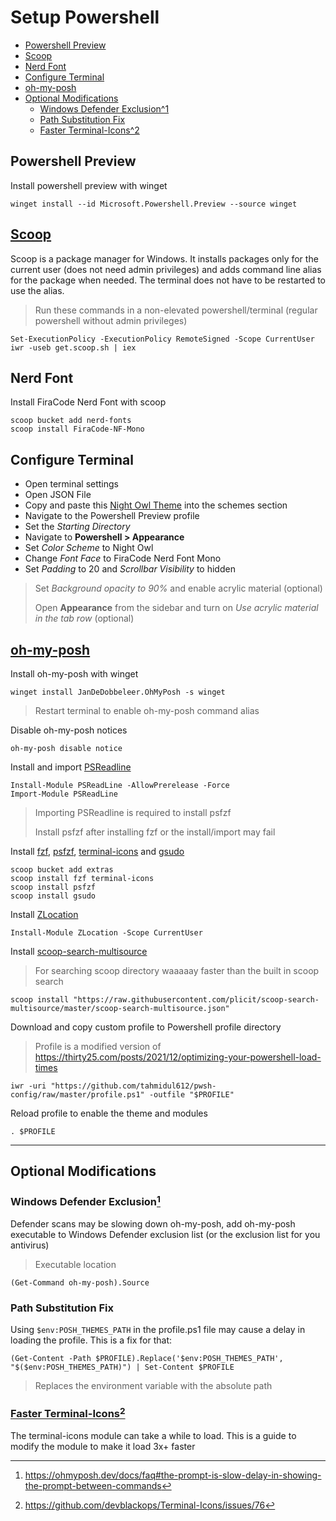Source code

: # Setup Powershell

- [Powershell Preview](#powershell-preview)
- [Scoop](#scoop)
- [Nerd Font](#nerd-font)
- [Configure Terminal](#configure-terminal)
- [oh-my-posh](#oh-my-posh)
- [Optional Modifications](#optional-modifications)
  - [Windows Defender Exclusion^1](#windows-defender-exclusion1)
  - [Path Substitution Fix](#path-substitution-fix)
  - [Faster Terminal-Icons^2](#faster-terminal-icons2)

## Powershell Preview

Install powershell preview with winget

```console
winget install --id Microsoft.Powershell.Preview --source winget
```

## [Scoop](https://scoop.sh/)

Scoop is a package manager for Windows. It installs packages only for the current user (does not need admin privileges) and adds command line alias for the package when needed. The terminal does not have to be restarted to use the alias.

> Run these commands in a non-elevated powershell/terminal (regular powershell without admin privileges)

```console
Set-ExecutionPolicy -ExecutionPolicy RemoteSigned -Scope CurrentUser
iwr -useb get.scoop.sh | iex
```

## Nerd Font

Install FiraCode Nerd Font with scoop

```console
scoop bucket add nerd-fonts
scoop install FiraCode-NF-Mono
```

## Configure Terminal

- Open terminal settings
- Open JSON File
- Copy and paste this [Night Owl Theme](https://github.com/edurojasr/Windows-Terminal-Night-Owl-Theme/blob/master/schemes.json) into the schemes section
- Navigate to the Powershell Preview profile
- Set the *Starting Directory*
- Navigate to **Powershell > Appearance**
- Set *Color Scheme* to Night Owl
- Change *Font Face* to FiraCode Nerd Font Mono
- Set *Padding* to 20 and *Scrollbar Visibility* to hidden

> Set *Background opacity to 90%* and enable acrylic material (optional)
>
> Open **Appearance** from the sidebar and turn on *Use acrylic material in the tab row* (optional)

## [oh-my-posh](https://ohmyposh.dev/)

Install oh-my-posh with winget

```console
winget install JanDeDobbeleer.OhMyPosh -s winget
```

> Restart terminal to enable oh-my-posh command alias

Disable oh-my-posh notices

```console
oh-my-posh disable notice
```

Install and import [PSReadline](https://github.com/PowerShell/PSReadLine)

```console
Install-Module PSReadLine -AllowPrerelease -Force
Import-Module PSReadLine
```

> Importing PSReadline is required to install psfzf
>
> Install psfzf after installing fzf or the install/import may fail

Install [fzf](https://github.com/junegunn/fzf), [psfzf](https://github.com/kelleyma49/PSFzf), [terminal-icons](https://github.com/devblackops/Terminal-Icons) and [gsudo](<https://github.com/gerardog/gsudo>)

```console
scoop bucket add extras
scoop install fzf terminal-icons
scoop install psfzf
scoop install gsudo
```

Install [ZLocation](https://github.com/vors/ZLocation)

```console
Install-Module ZLocation -Scope CurrentUser
```

Install [scoop-search-multisource](https://github.com/plicit/scoop-search-multisource)
> For searching scoop directory waaaaay faster than the built in scoop search

```console
scoop install "https://raw.githubusercontent.com/plicit/scoop-search-multisource/master/scoop-search-multisource.json"
```

Download and copy custom profile to Powershell profile directory

> Profile is a modified version of <https://thirty25.com/posts/2021/12/optimizing-your-powershell-load-times>

```console
iwr -uri "https://github.com/tahmidul612/pwsh-config/raw/master/profile.ps1" -outfile "$PROFILE"
```

Reload profile to enable the theme and modules

```console
. $PROFILE
```

---

## Optional Modifications

### Windows Defender Exclusion[^1]

Defender scans may be slowing down oh-my-posh, add oh-my-posh executable to Windows Defender exclusion list (or the exclusion list for you antivirus)

> Executable location

```console
(Get-Command oh-my-posh).Source
```

### Path Substitution Fix

Using `$env:POSH_THEMES_PATH` in the profile.ps1 file may cause a delay in loading the profile. This is a fix for that:

```console
(Get-Content -Path $PROFILE).Replace('$env:POSH_THEMES_PATH', "$($env:POSH_THEMES_PATH)") | Set-Content $PROFILE
```

> Replaces the environment variable with the absolute path

### [Faster Terminal-Icons](./mods/faster-terminal-icons.md)[^2]

The terminal-icons module can take a while to load. This is a guide to modify the module to make it load 3x+ faster

[^1]: <https://ohmyposh.dev/docs/faq#the-prompt-is-slow-delay-in-showing-the-prompt-between-commands>
[^2]: <https://github.com/devblackops/Terminal-Icons/issues/76>
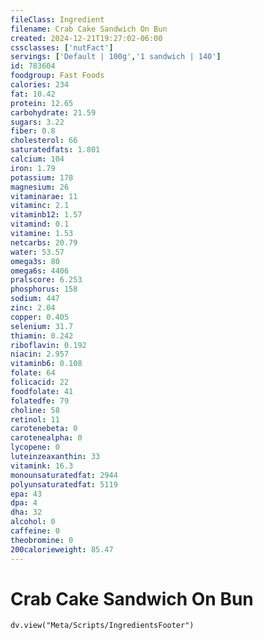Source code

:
 ```yaml
---
fileClass: Ingredient
filename: Crab Cake Sandwich On Bun
created: 2024-12-21T19:27:02-06:00
cssclasses: ['nutFact']
servings: ['Default | 100g','1 sandwich | 140']
id: 783604
foodgroup: Fast Foods
calories: 234
fat: 10.42
protein: 12.65
carbohydrate: 21.59
sugars: 3.22
fiber: 0.8
cholesterol: 66
saturatedfats: 1.801
calcium: 104
iron: 1.79
potassium: 178
magnesium: 26
vitaminarae: 11
vitaminc: 2.1
vitaminb12: 1.57
vitamind: 0.1
vitamine: 1.53
netcarbs: 20.79
water: 53.57
omega3s: 80
omega6s: 4406
pralscore: 6.253
phosphorus: 158
sodium: 447
zinc: 2.04
copper: 0.405
selenium: 31.7
thiamin: 0.242
riboflavin: 0.192
niacin: 2.957
vitaminb6: 0.108
folate: 64
folicacid: 22
foodfolate: 41
folatedfe: 79
choline: 58
retinol: 11
carotenebeta: 0
carotenealpha: 0
lycopene: 0
luteinzeaxanthin: 33
vitamink: 16.3
monounsaturatedfat: 2944
polyunsaturatedfat: 5119
epa: 43
dpa: 4
dha: 32
alcohol: 0
caffeine: 0
theobromine: 0
200calorieweight: 85.47
---
```


# Crab Cake Sandwich On Bun

```dataviewjs
dv.view("Meta/Scripts/IngredientsFooter")
```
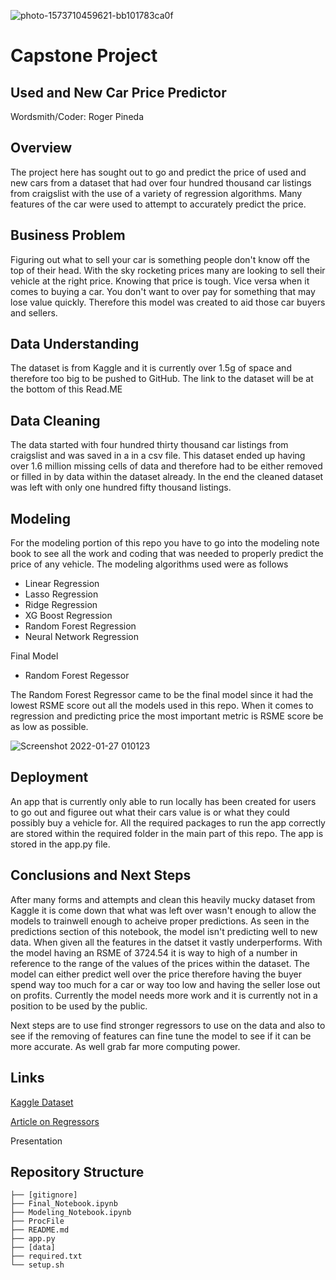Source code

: ![photo-1573710459621-bb101783ca0f](https://user-images.githubusercontent.com/92402366/151297669-4d457f28-5c53-4604-803f-f4c755faabd8.jpg)

# Capstone Project
## Used and New Car Price Predictor
Wordsmith/Coder: Roger Pineda
## Overview
The project here has sought out to go and predict the price of used and new cars from a dataset that had over four hundred thousand car listings from craigslist with the use of a variety of regression algorithms. Many features of the car were used to attempt to accurately predict the price.
## Business Problem
Figuring out what to sell your car is something people don't know off the top of their head. With the sky rocketing prices many are looking to sell their vehicle at the right price. Knowing that price is tough. Vice versa when it comes to buying a car. You don't want to over pay for something that may lose value quickly. Therefore this model was created to aid those car buyers and sellers.
## Data Understanding
The dataset is from Kaggle and it is currently over 1.5g of space and therefore too big to be pushed to GitHub. The link to the dataset will be at the bottom of this Read.ME
## Data Cleaning
The data started with four hundred thirty thousand car listings from craigslist and was saved in a in a csv file. This dataset ended up having over 1.6 million missing cells of data and therefore had to be either removed or filled in by data within the dataset already. In the end the cleaned dataset was left with only one hundred fifty thousand listings. 
## Modeling
For the modeling portion of this repo you have to go into the modeling note book to see all the work and coding that was needed to properly predict the price of any vehicle.
The modeling algorithms used were as follows
* Linear Regression
* Lasso Regression
* Ridge Regression
* XG Boost Regression
* Random Forest Regression
* Neural Network Regression

Final Model
* Random Forest Regessor

The Random Forest Regressor came to be the final model since it had the lowest RSME score out all the models used in this repo. When it comes to regression and predicting price the most important metric is RSME score be as low as possible.

![Screenshot 2022-01-27 010123](https://user-images.githubusercontent.com/92402366/151300955-8a29899e-7667-4c87-957d-4d828143a308.png)

## Deployment
An app that is currently only able to run locally has been created for users to go out and figuree out what their cars value is or what they could possibly buy a vehicle for.
All the required packages to run the app correctly are stored within the required folder in the main part of this repo. The app is stored in the app.py file.
## Conclusions and Next Steps
After many forms and attempts and clean this heavily mucky dataset from Kaggle it is come down that what was left over wasn't enough to allow the models to trainwell enough to acheive proper predictions. As seen in the predictions section of this notebook, the model isn't predicting well to new data. When given all the features in the datset it vastly underperforms. With the model having an RSME of 3724.54 it is way to high of a number in reference to the range of the values of the prices within the dataset. The model can either predict well over the price therefore having the buyer spend way too much for a car or way too low and having the seller lose out on profits. Currently the model needs more work and it is currently not in a position to be used by the public. 

Next steps are to use find stronger regressors to use on the data and also to see if the removing of features can fine tune the model to see if it can be more accurate. As well grab far more computing power.

## Links
[Kaggle Dataset](https://www.kaggle.com/austinreese/craigslist-carstrucks-data)

[Article on Regressors](https://www.jigsawacademy.com/popular-regression-algorithms-ml/#Neural-Network-Regression-)

Presentation

## Repository Structure
```
├── [gitignore]
├── Final_Notebook.ipynb
├── Modeling_Notebook.ipynb
├── ProcFile 
├── README.md
├── app.py
├── [data]
├── required.txt 
└── setup.sh
 
```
○ ○ ○ ○
TASK OBJECTIVE —
Count how many lines of the records hold the string "Substitution"; the answer is that number alone.

RESULT BELOW —
2